Two strategic collaborations validate the DELigase platform before the company ever goes public.

July 2020

$209M IPO on Nasdaq

Shares begin trading under NRIX at $19.00.

2023

Seagen / Pfizer DAC deal

A collaboration to build degrader antibody conjugates - a new modality.

June 2026

The Roche pact

Up to $2.3B to co-develop and co-commercialize bexobrutideg, with $700M cash up front.

Why It Matters

What you can actually do with a degrader

For a patient, the appeal is concrete. Cancers that learned to dodge BTK inhibitors are exactly the kind of "smart" disease a degrader is built to outflank - because you cannot route around a protein that no longer exists. Bexobrutideg is also brain-penetrant, which means it can chase malignant cells across the blood-brain barrier where many drugs simply stop at the door. Beyond oncology, the same logic points at autoimmune and inflammatory disease, where quieting an overactive protein could mean fewer symptoms and longer relief.

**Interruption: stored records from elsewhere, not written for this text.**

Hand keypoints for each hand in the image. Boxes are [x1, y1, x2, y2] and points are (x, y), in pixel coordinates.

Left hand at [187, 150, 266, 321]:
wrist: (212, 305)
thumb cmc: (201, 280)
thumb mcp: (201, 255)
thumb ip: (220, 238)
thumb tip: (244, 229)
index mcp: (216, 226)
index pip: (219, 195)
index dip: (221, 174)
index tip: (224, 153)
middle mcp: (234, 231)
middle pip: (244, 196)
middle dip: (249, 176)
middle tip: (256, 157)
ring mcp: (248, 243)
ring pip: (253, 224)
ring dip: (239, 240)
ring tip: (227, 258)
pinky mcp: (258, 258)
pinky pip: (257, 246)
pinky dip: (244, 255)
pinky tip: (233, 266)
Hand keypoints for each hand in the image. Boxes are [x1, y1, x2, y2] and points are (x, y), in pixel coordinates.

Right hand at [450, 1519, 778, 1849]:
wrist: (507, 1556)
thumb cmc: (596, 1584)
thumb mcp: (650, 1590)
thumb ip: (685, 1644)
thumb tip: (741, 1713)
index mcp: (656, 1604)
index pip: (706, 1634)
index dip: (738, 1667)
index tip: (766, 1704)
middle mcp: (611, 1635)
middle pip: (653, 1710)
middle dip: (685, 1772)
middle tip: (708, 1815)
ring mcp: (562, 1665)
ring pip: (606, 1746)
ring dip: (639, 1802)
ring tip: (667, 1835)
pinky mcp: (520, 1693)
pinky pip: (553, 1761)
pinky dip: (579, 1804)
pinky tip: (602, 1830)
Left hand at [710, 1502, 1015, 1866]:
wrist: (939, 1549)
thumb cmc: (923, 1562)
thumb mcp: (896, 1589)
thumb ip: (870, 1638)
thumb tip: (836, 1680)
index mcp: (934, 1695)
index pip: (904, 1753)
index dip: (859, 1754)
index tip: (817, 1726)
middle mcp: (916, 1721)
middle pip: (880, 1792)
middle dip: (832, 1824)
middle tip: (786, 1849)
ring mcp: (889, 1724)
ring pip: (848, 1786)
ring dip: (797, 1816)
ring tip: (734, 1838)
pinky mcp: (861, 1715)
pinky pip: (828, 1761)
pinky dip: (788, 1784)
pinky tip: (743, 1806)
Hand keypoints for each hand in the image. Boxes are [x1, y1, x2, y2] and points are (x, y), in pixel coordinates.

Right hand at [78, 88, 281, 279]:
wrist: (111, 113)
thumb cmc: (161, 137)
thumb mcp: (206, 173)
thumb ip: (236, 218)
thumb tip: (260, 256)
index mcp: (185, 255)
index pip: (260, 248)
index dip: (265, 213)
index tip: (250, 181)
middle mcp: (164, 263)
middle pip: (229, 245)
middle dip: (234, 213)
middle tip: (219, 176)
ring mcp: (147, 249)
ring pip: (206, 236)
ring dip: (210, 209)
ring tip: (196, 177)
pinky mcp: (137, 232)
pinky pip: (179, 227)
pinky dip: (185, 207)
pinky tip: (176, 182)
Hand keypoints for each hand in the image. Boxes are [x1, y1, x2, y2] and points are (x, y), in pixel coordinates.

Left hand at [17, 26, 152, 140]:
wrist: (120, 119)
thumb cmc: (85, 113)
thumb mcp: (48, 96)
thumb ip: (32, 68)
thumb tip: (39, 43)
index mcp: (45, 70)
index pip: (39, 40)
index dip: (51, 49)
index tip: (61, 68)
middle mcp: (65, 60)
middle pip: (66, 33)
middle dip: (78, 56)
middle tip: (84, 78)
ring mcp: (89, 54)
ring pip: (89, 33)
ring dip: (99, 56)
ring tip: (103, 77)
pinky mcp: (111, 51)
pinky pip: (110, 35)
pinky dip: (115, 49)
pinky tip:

For a drug developer, Nurix is two businesses wearing one lab coat. There is the wholly-owned pipeline it intends to commercialize, led by bexobrutideg. And there is the platform itself, rented out to Roche, Sanofi, Gilead and Pfizer in exchange for upfront cash, research funding, milestones and royalties. One bet pays off slowly and enormously; the other pays the bills along the way.

Inhibitors occupy a protein. Degraders erase it. Nurix is building a pipeline of erasers.